■ INFORMATION GIVEN:
—————

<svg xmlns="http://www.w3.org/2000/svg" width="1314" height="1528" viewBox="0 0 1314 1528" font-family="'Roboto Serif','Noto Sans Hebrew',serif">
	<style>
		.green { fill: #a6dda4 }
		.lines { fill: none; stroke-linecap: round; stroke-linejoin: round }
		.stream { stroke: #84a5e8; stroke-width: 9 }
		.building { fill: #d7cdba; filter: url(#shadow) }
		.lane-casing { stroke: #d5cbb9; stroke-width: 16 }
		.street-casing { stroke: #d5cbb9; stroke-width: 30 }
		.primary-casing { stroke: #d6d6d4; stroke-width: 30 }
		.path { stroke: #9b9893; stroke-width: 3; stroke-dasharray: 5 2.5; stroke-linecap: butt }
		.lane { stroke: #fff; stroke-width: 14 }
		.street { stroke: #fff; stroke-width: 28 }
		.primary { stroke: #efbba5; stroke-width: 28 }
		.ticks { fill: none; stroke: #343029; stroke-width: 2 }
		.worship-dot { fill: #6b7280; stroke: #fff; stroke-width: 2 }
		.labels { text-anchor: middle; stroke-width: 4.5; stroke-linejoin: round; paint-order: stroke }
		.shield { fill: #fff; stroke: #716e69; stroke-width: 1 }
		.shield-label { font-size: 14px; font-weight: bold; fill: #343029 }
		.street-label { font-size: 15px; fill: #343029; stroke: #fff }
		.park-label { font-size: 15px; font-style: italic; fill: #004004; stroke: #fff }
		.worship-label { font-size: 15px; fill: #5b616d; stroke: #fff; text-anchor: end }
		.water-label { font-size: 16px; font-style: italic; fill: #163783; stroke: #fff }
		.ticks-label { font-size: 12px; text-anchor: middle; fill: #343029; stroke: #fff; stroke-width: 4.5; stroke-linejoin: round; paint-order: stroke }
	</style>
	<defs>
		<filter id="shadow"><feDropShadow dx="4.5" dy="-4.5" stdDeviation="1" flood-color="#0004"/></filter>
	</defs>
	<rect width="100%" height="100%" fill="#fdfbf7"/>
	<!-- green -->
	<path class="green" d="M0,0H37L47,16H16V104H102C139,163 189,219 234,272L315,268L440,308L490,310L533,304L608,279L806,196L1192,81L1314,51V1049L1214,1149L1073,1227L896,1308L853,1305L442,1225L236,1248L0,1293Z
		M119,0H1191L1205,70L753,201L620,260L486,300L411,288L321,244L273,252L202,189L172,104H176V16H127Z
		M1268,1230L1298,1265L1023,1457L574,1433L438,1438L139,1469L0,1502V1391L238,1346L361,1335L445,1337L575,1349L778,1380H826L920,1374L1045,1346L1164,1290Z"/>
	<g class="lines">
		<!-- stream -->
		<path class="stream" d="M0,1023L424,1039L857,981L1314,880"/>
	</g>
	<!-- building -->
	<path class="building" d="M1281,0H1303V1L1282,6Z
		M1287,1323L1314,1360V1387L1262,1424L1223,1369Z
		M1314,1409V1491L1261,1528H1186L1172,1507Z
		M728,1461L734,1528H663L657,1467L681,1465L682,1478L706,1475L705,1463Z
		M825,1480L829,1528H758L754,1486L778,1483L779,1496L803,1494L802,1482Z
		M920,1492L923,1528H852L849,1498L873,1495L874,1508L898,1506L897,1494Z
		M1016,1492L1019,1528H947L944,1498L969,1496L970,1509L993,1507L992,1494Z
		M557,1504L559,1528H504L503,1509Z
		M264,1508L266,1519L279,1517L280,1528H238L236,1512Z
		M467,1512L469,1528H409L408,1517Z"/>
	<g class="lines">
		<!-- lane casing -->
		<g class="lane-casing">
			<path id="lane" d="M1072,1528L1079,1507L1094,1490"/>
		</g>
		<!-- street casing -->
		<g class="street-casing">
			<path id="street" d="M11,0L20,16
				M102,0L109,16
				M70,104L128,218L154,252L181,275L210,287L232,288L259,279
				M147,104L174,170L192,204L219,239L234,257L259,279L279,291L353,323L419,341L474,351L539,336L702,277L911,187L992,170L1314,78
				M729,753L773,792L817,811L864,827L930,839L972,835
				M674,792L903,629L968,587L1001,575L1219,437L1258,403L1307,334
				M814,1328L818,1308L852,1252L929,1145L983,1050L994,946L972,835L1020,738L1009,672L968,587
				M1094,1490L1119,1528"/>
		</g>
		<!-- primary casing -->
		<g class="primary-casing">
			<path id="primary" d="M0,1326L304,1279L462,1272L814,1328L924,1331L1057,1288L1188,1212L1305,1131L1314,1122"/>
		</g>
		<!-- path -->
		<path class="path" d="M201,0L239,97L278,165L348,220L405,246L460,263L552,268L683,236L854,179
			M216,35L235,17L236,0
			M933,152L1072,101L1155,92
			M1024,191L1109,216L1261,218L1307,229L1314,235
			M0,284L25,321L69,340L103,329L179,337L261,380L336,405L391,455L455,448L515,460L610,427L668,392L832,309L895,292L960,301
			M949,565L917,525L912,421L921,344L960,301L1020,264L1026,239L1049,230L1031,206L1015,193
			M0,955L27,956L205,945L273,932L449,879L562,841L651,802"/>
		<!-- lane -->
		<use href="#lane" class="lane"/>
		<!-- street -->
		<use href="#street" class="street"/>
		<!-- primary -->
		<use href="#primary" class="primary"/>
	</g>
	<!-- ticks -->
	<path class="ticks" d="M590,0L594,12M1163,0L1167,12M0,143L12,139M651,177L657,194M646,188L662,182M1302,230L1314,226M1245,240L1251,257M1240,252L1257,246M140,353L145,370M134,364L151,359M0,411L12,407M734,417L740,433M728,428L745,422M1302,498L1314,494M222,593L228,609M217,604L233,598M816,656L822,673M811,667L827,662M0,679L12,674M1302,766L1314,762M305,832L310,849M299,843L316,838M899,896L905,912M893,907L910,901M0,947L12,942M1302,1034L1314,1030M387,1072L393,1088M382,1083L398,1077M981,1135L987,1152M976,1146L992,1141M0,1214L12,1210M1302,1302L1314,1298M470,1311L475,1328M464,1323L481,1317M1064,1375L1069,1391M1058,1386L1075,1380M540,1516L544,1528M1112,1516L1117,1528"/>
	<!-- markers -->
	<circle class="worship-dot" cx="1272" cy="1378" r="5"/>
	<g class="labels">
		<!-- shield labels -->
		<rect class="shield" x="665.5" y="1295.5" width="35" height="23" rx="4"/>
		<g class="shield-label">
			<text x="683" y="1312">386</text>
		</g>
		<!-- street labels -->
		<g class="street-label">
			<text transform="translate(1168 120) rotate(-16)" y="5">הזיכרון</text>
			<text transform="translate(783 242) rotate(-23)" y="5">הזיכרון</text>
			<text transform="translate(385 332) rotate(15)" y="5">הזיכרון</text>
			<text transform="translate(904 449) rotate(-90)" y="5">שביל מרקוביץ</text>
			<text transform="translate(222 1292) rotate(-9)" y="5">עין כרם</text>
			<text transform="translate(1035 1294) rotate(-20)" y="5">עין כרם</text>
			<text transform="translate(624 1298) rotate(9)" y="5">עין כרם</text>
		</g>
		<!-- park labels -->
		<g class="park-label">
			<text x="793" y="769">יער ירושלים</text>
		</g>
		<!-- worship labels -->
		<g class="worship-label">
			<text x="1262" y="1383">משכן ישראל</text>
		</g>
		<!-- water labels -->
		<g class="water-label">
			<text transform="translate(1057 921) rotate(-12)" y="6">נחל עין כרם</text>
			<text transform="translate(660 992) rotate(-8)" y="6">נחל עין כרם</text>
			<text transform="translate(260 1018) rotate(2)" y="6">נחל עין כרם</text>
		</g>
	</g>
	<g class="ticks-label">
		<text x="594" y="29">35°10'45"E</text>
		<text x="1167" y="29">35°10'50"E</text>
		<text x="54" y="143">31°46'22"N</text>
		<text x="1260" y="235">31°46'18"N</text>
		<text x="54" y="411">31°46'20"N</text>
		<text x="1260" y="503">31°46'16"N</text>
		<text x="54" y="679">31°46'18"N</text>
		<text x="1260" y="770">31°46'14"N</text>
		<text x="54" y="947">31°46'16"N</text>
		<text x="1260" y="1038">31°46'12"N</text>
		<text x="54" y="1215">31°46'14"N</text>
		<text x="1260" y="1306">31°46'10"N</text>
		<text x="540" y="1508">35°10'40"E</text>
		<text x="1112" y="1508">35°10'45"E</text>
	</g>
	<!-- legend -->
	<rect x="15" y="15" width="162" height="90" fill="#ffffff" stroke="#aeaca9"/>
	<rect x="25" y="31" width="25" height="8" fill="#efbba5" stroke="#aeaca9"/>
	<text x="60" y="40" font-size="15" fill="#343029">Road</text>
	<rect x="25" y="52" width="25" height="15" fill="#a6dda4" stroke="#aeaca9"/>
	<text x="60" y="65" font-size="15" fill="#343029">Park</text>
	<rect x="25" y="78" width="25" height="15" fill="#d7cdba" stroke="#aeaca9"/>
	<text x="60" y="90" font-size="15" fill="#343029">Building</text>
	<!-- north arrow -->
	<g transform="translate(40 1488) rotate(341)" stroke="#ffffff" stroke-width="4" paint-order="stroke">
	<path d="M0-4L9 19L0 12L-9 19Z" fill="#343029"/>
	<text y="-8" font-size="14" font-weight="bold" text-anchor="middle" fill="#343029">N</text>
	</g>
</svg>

—————

■ YOUR ASSIGNMENT: Set down again, word for word, the stretch of records from the line with "#d5cbb9; stroke-width: 16" to the line with "<!-- green -->", both of those lines included.

■ EXERCISE SOLUTION:
		.lane-casing { stroke: #d5cbb9; stroke-width: 16 }
		.street-casing { stroke: #d5cbb9; stroke-width: 30 }
		.primary-casing { stroke: #d6d6d4; stroke-width: 30 }
		.path { stroke: #9b9893; stroke-width: 3; stroke-dasharray: 5 2.5; stroke-linecap: butt }
		.lane { stroke: #fff; stroke-width: 14 }
		.street { stroke: #fff; stroke-width: 28 }
		.primary { stroke: #efbba5; stroke-width: 28 }
		.ticks { fill: none; stroke: #343029; stroke-width: 2 }
		.worship-dot { fill: #6b7280; stroke: #fff; stroke-width: 2 }
		.labels { text-anchor: middle; stroke-width: 4.5; stroke-linejoin: round; paint-order: stroke }
		.shield { fill: #fff; stroke: #716e69; stroke-width: 1 }
		.shield-label { font-size: 14px; font-weight: bold; fill: #343029 }
		.street-label { font-size: 15px; fill: #343029; stroke: #fff }
		.park-label { font-size: 15px; font-style: italic; fill: #004004; stroke: #fff }
		.worship-label { font-size: 15px; fill: #5b616d; stroke: #fff; text-anchor: end }
		.water-label { font-size: 16px; font-style: italic; fill: #163783; stroke: #fff }
		.ticks-label { font-size: 12px; text-anchor: middle; fill: #343029; stroke: #fff; stroke-width: 4.5; stroke-linejoin: round; paint-order: stroke }
	</style>
	<defs>
		<filter id="shadow"><feDropShadow dx="4.5" dy="-4.5" stdDeviation="1" flood-color="#0004"/></filter>
	</defs>
	<rect width="100%" height="100%" fill="#fdfbf7"/>
	<!-- green -->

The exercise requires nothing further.